- Source extract:
----

In the School Concert, Chang Park (DMG) gave a bravura performance of Grieg’s much-loved Piano Concerto under the baton of Mr David Goode, to sustained and warm applause. The Symphonic Wind Band, conducted by Mr David Gordon Shute, played Holst’s Suite No 1 in E flat, one of the first works written specifically for wind band at a time when reductions of orchestral scores were the standard fare. This was followed by American Folk Rhapsody No 1 by Clare Ewing Grundman, a composer who played an important part in the preservation of traditional songs which might otherwise have been lost. The Chamber Orchestra, conducted by Mr Jack Rozman, opened the concert with Handel’s Concerto Grosso Op 6 No 12 and, augmented by the rest of the Symphony Orchestra strings, then played the haunting ‘Elégie’ from Tchaikovsky’s beautiful Serenade.

Pianists Joe Armon Jones (MNF) and Charlie Stacey KS and The Ashley Cooper Trio each gave a short concert in a Friday lunchtime series along with performances by the Eton Jazz Ensemble and the Junior Big Band. Though the 15 minute lunchtime concerts (from 1.50-2.05 pm) tend to be ad hoc occasions, they are announced via email and everyone is very welcome to attend.

There have been four excellent ECMS Concerts this half, organised by boys. Xander Ryan (TEJN) presented violinist Michael Twaddle (RAAC) and harpist Tomós Xerri (PBS), and performed himself as a member of an eight-strong cello ensemble; Sam Landman (JMN) presented all twelve of Debussy’s Preludes Book l played by six different pianists; Tomós Xerri and Jonathan Lyon, cleverly entitled their concert ‘Transcending Collapse’ and featured four works written in circumstances of great emotional pain and personal distress by four different composers, including the ‘Louange à l’éternité de Jésus’, part of Messiaen’s harrowing Quatuor pour le Fin du Temps written in a concentration camp in 1941.

----

- Material:
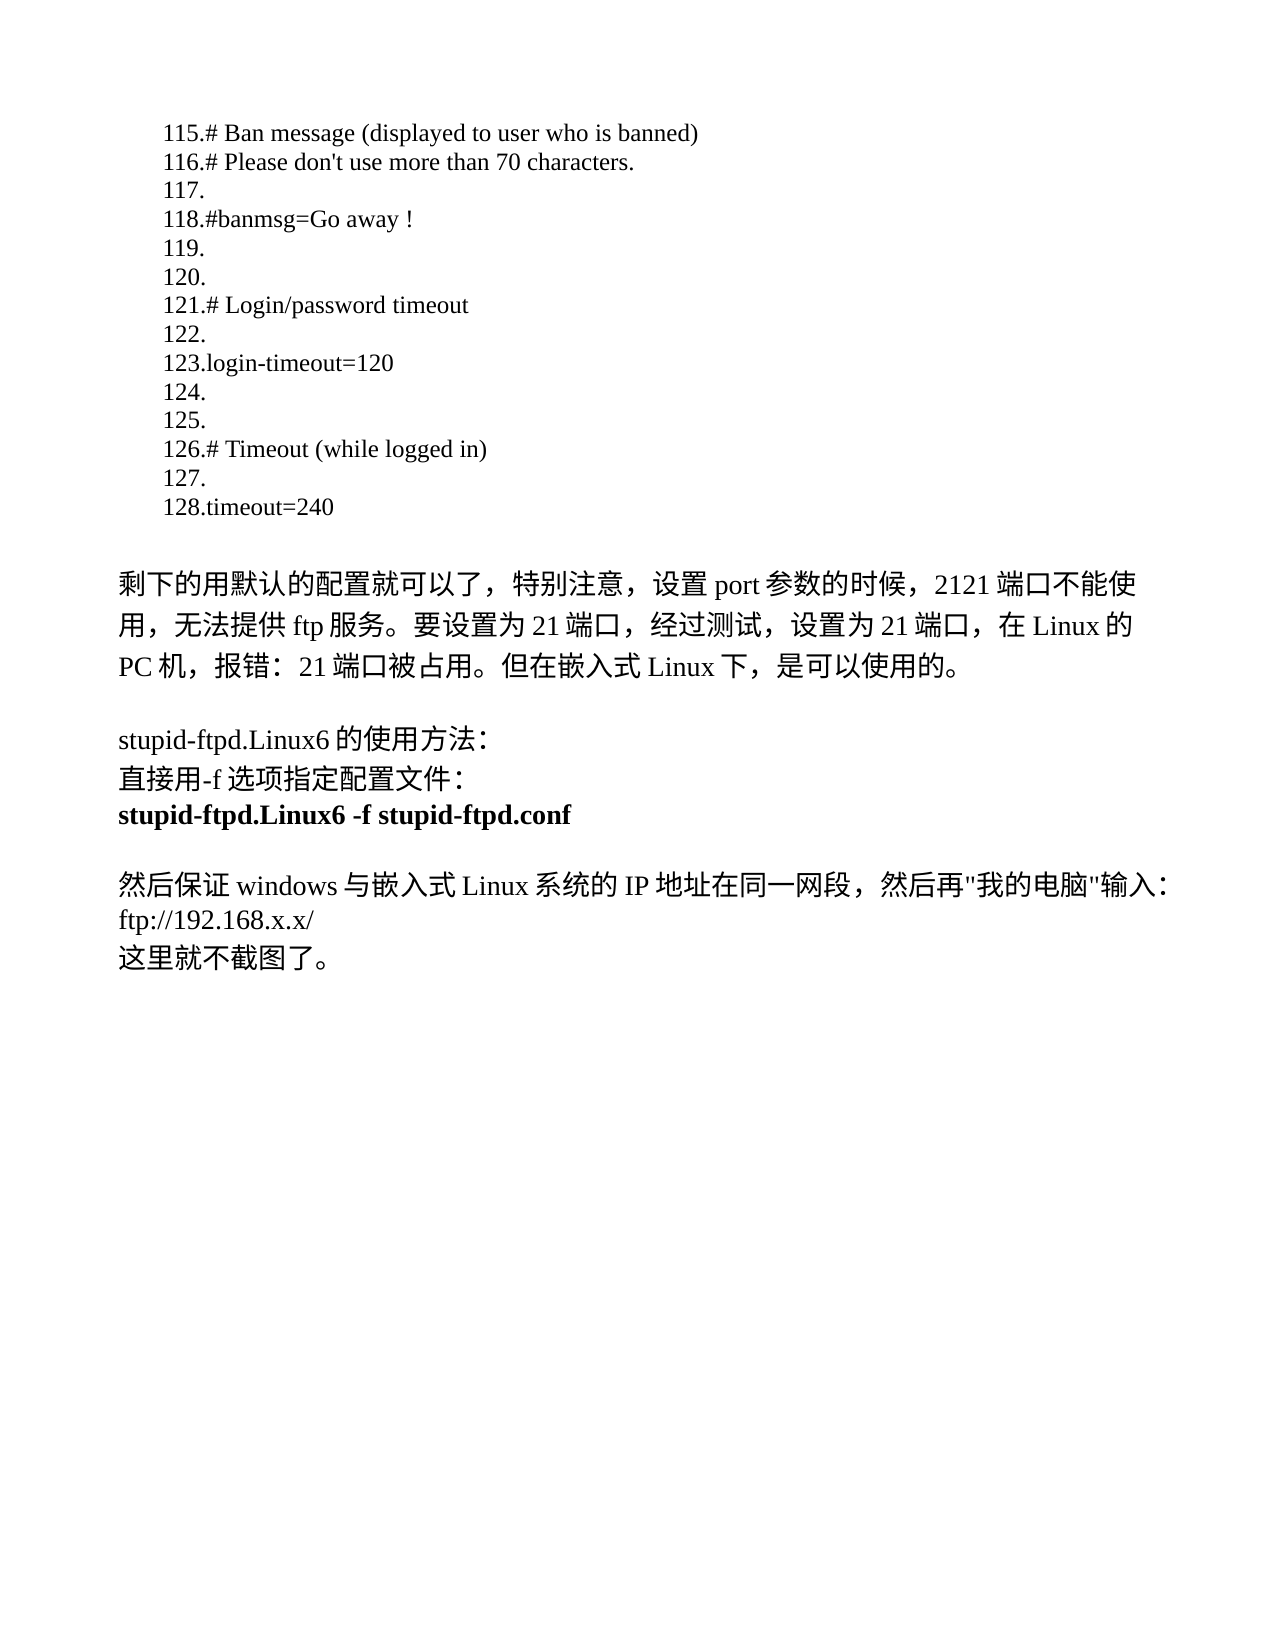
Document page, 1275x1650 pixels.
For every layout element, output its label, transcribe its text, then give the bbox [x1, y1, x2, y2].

list # Ban message (displayed to user who is banned) [162, 118, 1157, 147]
list # Login/password timeout [162, 291, 1157, 319]
list login-timeout=120 [162, 348, 1157, 377]
list timeout=240 [162, 492, 1157, 521]
list # Timeout (while logged in) [162, 434, 1157, 463]
text 剩下的用默认的配置就可以了，特别注意，设置port参数的时候，2121端口不能使用，无法提供ftp服务。要设置为21端口，经过测试，设置为21端口，在Linux的PC机，报错：21端口被占用。但在嵌入式Linux下，是可以使用的。 stupid-ftpd.Linux6的使用方法： 直接用-f选项指定配置文件： stupid-ftpd.Linux6 -f stupid-ftpd.conf 然后保证windows与嵌入式Linux系统的IP地址在同一网段，然后再"我的电脑"输入：ftp://192.168.x.x/ 这里就不截图了。 [118, 533, 1157, 977]
list #banmsg=Go away ! [162, 204, 1157, 233]
list # Please don't use more than 70 characters. [162, 147, 1157, 176]
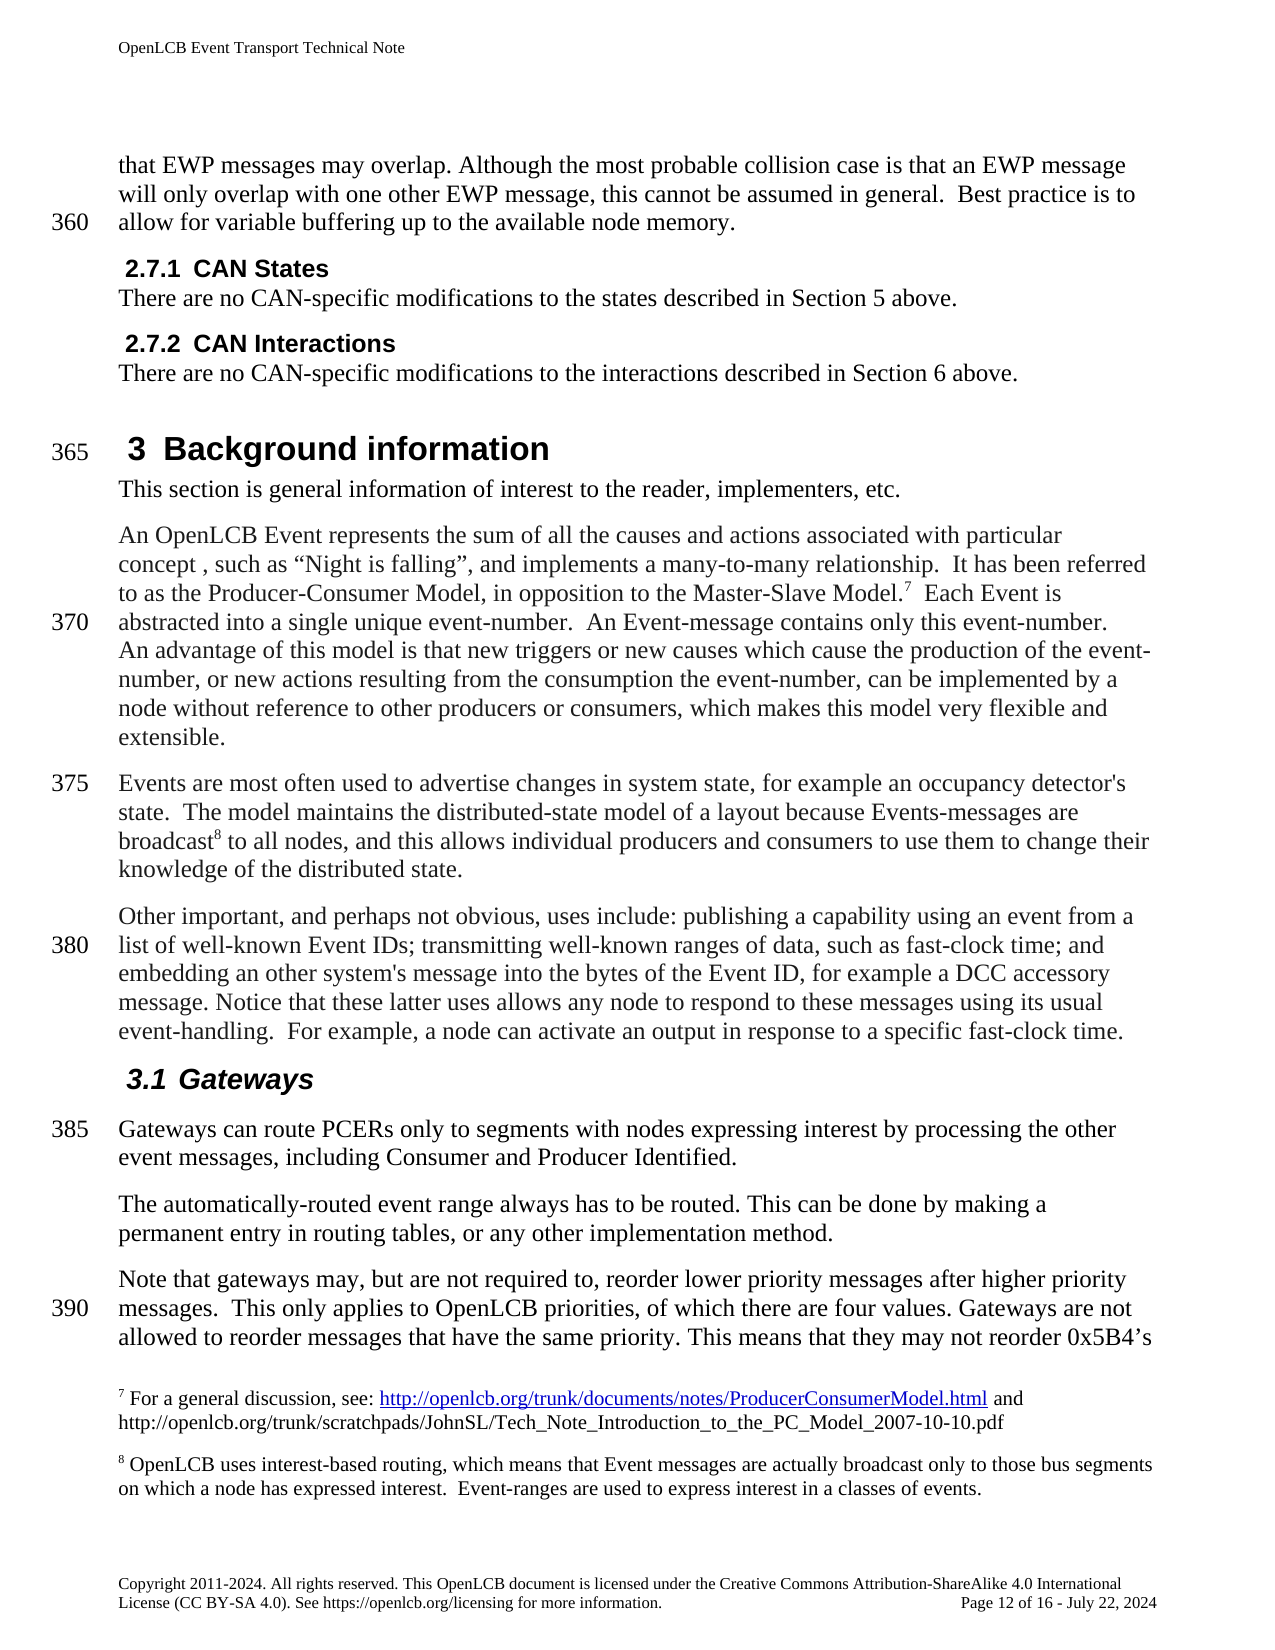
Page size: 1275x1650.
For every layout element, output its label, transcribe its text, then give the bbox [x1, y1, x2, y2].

text The automatically-routed event range always has to be routed. This can be done by making a permanent entry in routing tables, or any other implementation method. [118, 1189, 1157, 1246]
subtitle CAN States [118, 254, 1157, 283]
text There are no CAN-specific modifications to the states described in Section 5 above. [118, 283, 1157, 311]
text that EWP messages may overlap. Although the most probable collision case is that an EWP message will only overlap with one other EWP message, this cannot be assumed in general. Best practice is to allow for variable buffering up to the available node memory. [118, 150, 1157, 236]
text For a general discussion, see: http://openlcb.org/trunk/documents/notes/ProducerConsumerModel.html and http://openlcb.org/trunk/scratchpads/JohnSL/Tech_Note_Introduction_to_the_PC_Model_2007-10-10.pdf [118, 1386, 1157, 1434]
text Other important, and perhaps not obvious, uses include: publishing a capability using an event from a list of well-known Event IDs; transmitting well-known ranges of data, such as fast-clock time; and embedding an other system's message into the bytes of the Event ID, for example a DCC accessory message. Notice that these latter uses allows any node to respond to these messages using its usual event-handling. For example, a node can activate an output in response to a specific fast-clock time. [118, 901, 1157, 1045]
subtitle CAN Interactions [118, 329, 1157, 358]
subtitle Gateways [118, 1062, 1157, 1096]
text OpenLCB uses interest-based routing, which means that Event messages are actually broadcast only to those bus segments on which a node has expressed interest. Event-ranges are used to express interest in a classes of events. [118, 1452, 1157, 1500]
text Events are most often used to advertise changes in system state, for example an occupancy detector's state. The model maintains the distributed-state model of a layout because Events-messages are broadcast to all nodes, and this allows individual producers and consumers to use them to change their knowledge of the distributed state. [118, 768, 1157, 883]
text Gateways can route PCERs only to segments with nodes expressing interest by processing the other event messages, including Consumer and Producer Identified. [118, 1114, 1157, 1171]
text This section is general information of interest to the reader, implementers, etc. [118, 474, 1157, 503]
subtitle Background information [118, 429, 1157, 468]
text There are no CAN-specific modifications to the interactions described in Section 6 above. [118, 358, 1157, 387]
text Note that gateways may, but are not required to, reorder lower priority messages after higher priority messages. This only applies to OpenLCB priorities, of which there are four values. Gateways are not allowed to reorder messages that have the same priority. This means that they may not reorder 0x5B4’s [118, 1264, 1157, 1350]
text An OpenLCB Event represents the sum of all the causes and actions associated with particular concept , such as “Night is falling”, and implements a many-to-many relationship. It has been referred to as the Producer-Consumer Model, in opposition to the Master-Slave Model. Each Event is abstracted into a single unique event-number. An Event-message contains only this event-number. An advantage of this model is that new triggers or new causes which cause the production of the event-number, or new actions resulting from the consumption the event-number, can be implemented by a node without reference to other producers or consumers, which makes this model very flexible and extensible. [118, 521, 1157, 751]
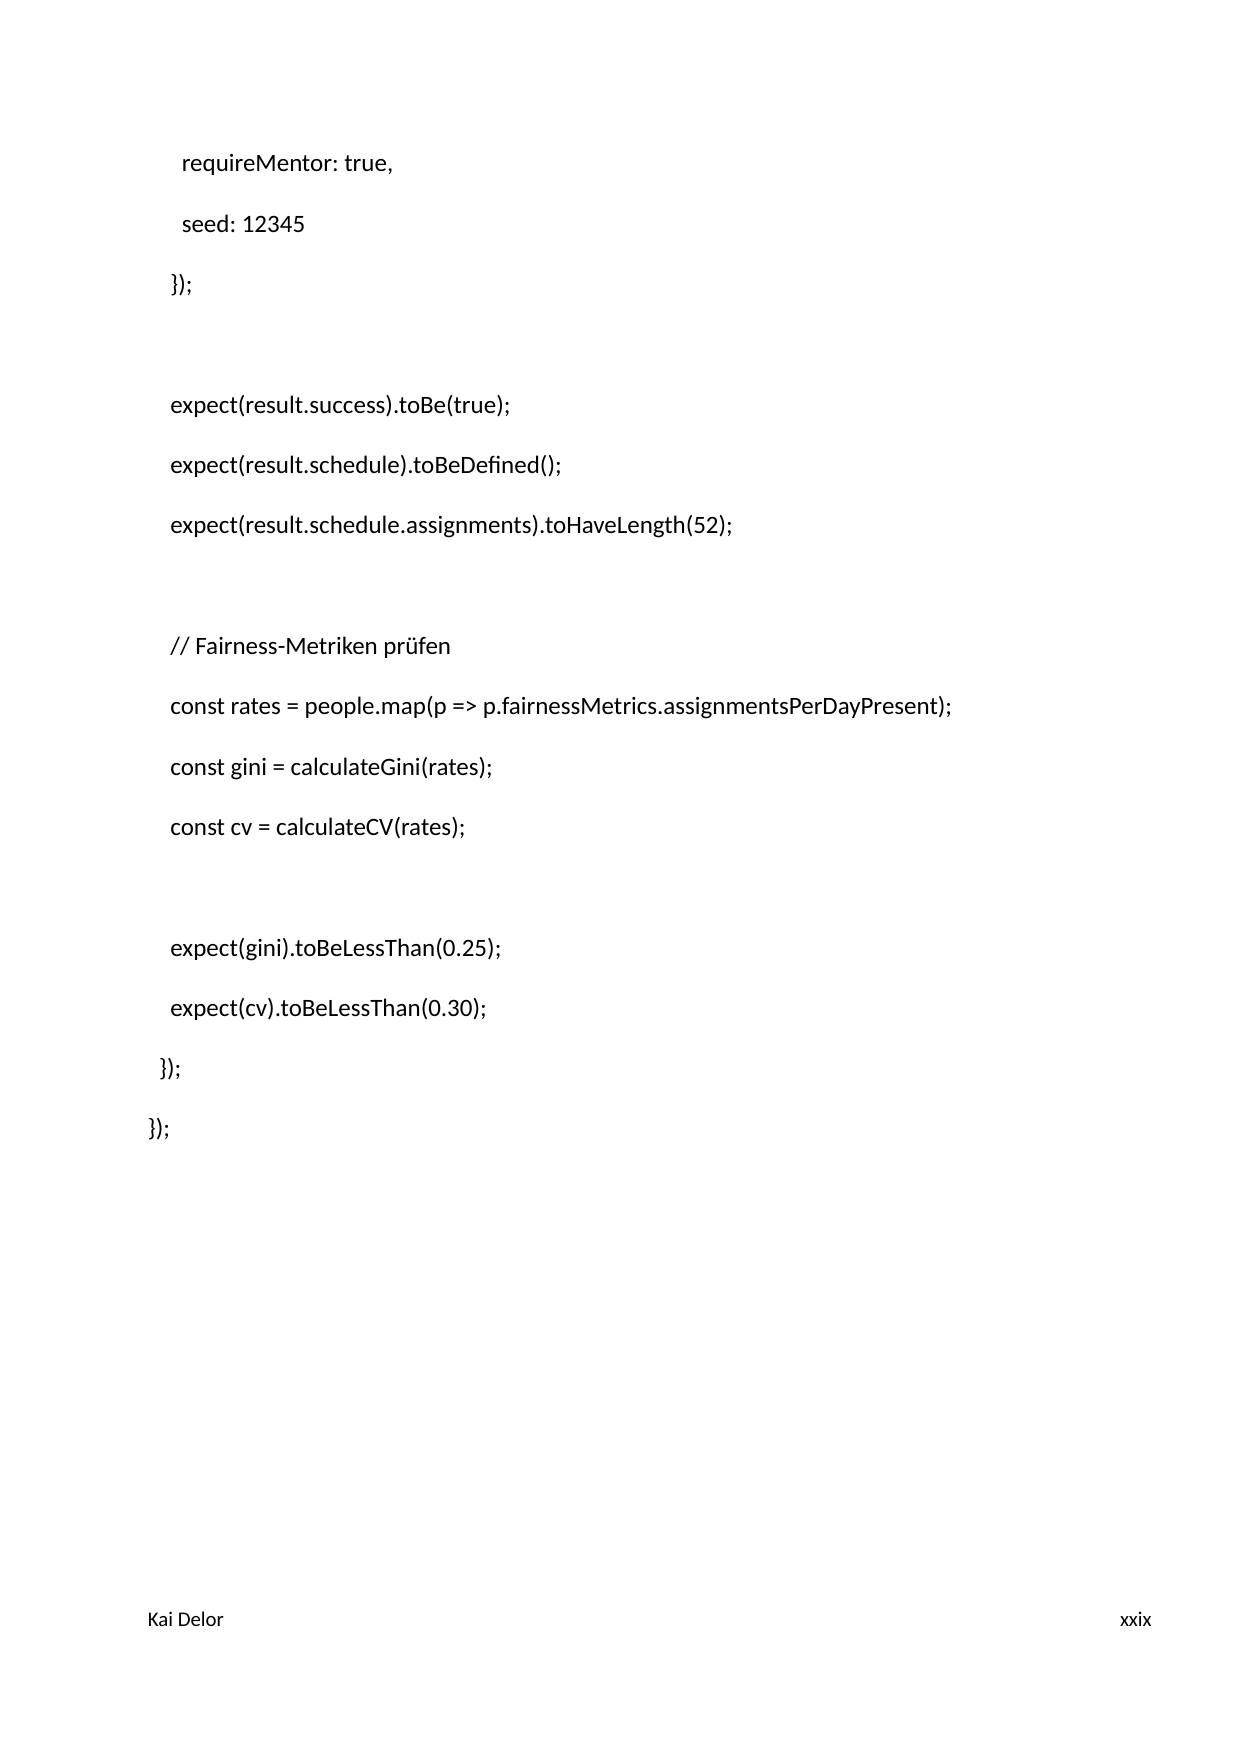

----

- Required task 1:
In the school music report, which piece did the Chamber Orchestra open the concert with?
- Required task 2:
Please extend the school music report with a few sentences that pick up after its final sentence.

- Task output 1:
Handel's Concerto Grosso Op 6 No 12.

- Task output 2:
The fourth concert was an exceptional occasion – a dance exchange with Concord Academy in Boston, initially proposed by the McCormick-Goodhart family, who have strong connections with both Concord and Eton. Ben Nuzzo (PBS) composed the original and compelling ballet music ‘Triptych’ and the girls from the Concord dance program performed the ballet in Election Hall to an invited audience. It was a remarkable achievement all round, and particularly so for the Eton musicians who not only had to interpret Ben Nuzzo’s complex music but also had to learn how to play to the needs of the dancers.

The half was rounded off by a performance of one of the greatest pieces of English choral music, Elgar’s masterly Dream of Gerontius. A chorus of 150 boys, joined by 60 girls from Wycombe Abbey and members of the Eton community, produced a monumental wall of sound. The next day College Chapel Choir departed for their concert tour of Japan.